- [WORK TASK 1]
In the exam solutions below, what grading scale was actually used?
- [WORK TASK 2]
Return the passage of the exam solutions from "Several questions refer" up to and including "letters) in L(P).".

CMPSCI 401: Theory of Computation

First Midterm Exam Solutions, Spring 2010

David Mix Barrington

22 February 2010

Question text is in black, solutions in blue.

Directions:

Answer the problems on the exam pages.
There are seven problems for 125 total points plus 10 extra credit. Actual scale was A=115, C=75.
If you need extra space use the back of a page.
No books, notes, calculators, or collaboration.
The first four questions are true/false, with five points for the correct boolean answer and up to five for a correct justification of your answer -- a proof, counterexample, quotation from the book or from lecture, etc. -- note that there is no reason not to guess if you don't know.

  Q1: 10 points
  Q2: 10 points
  Q3: 10 points
  Q4: 10 points
  Q5: 35+10 points
  Q6: 20 points (note the exam paper said "30" here)
  Q7: 30 points

  Total: 125+10 points

Several questions refer to the following PDA called P. P has state set {q₀, q, f}, start state q₀, final state set {f}, input alphabet {a, b}, and stack alphabet {$, c}. It has six transitions: (q₀, ε, ε; q, $), (q, a, ε; q, c), (q, b, ε; q, c), (q, a, c; q, ε), (q, b, c; q, ε), and (q, ε, $; f, ε). (Remember that a transition (p, a, b; q, c) means that the machine may go from state p to state q reading a from the input, popping b, and then pushing c.)

The grammar G is given by the rule set S --> SS | aSa | aSb | bSa | bSb | ε. It was defined on the test paper but was left off of this page until I discovered the error in February 2011. (DAMB)

Question 1 (10): True or false with justification: There exists a string of odd length (with an odd number of letters) in L(P).
FALSE. Every string in P(D) has even length. Because of the $ symbol, P can only accept with an empty stack. Every move from state q either reads and pops or reads and pushes, in each case exactly one letter. The number of pushes must equal the number of pops to get an empty stack, and so the number of reads is twice this number, which is even.
Question 2 (10): True or false with justification: Every string of even length is in L(P).
TRUE. There are several ways to accept an arbitrary even-length string with P. If the length of w is 2k, you could read the first k letters pushing a c each time, then read the last k letters popping a c each time. Or you could push while reading every odd-numbered letter and pop while reading every even-numbered letter.
Question 3 (10): True or false with justification: Let L be a regular language, the language of some DFA with k states. Then if w is any string in L with length at least k, there exist strings x, y, and z such that w = xyz and such that every string in L is of the form xyⁱ for some number i. (Clarification during test: The last phrase means ∀s:(s ∈ L) → ∃i: s = xyⁱz rather than ∃i:∀s: (s ∈ L) → s = xyⁱz.)

- [SUPPLIED INFORMATION]
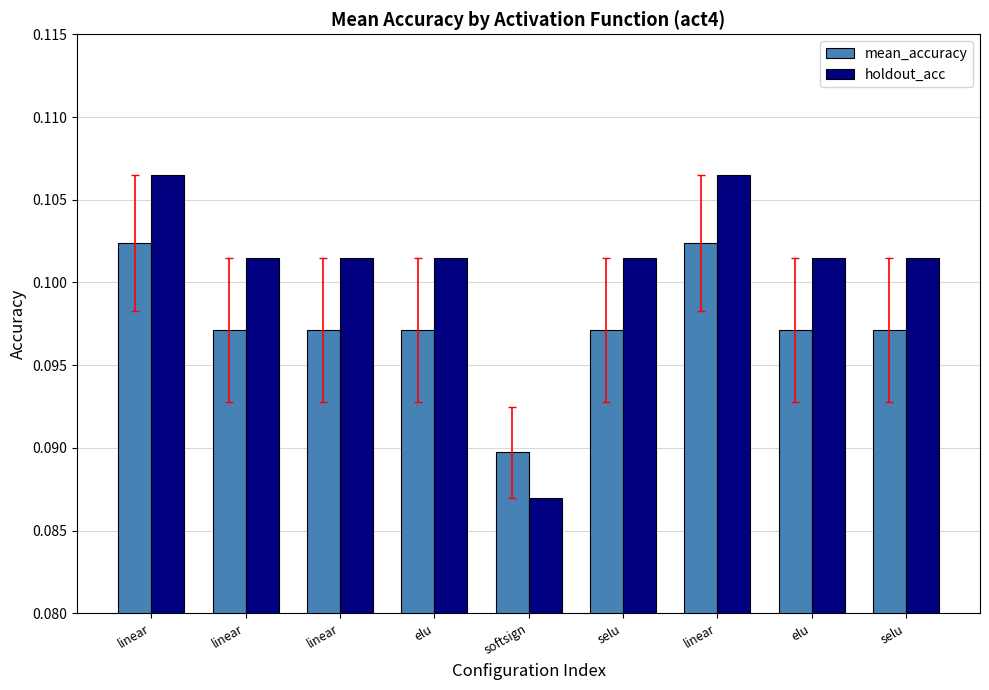

Between linear and selu, which is larger?

linear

- [SOLUTION 1]
A=115, C=75.

- [SOLUTION 2]
Several questions refer to the following PDA called P. P has state set {q₀, q, f}, start state q₀, final state set {f}, input alphabet {a, b}, and stack alphabet {$, c}. It has six transitions: (q₀, ε, ε; q, $), (q, a, ε; q, c), (q, b, ε; q, c), (q, a, c; q, ε), (q, b, c; q, ε), and (q, ε, $; f, ε). (Remember that a transition (p, a, b; q, c) means that the machine may go from state p to state q reading a from the input, popping b, and then pushing c.)

The grammar G is given by the rule set S --> SS | aSa | aSb | bSa | bSb | ε. It was defined on the test paper but was left off of this page until I discovered the error in February 2011. (DAMB)

Question 1 (10): True or false with justification: There exists a string of odd length (with an odd number of letters) in L(P).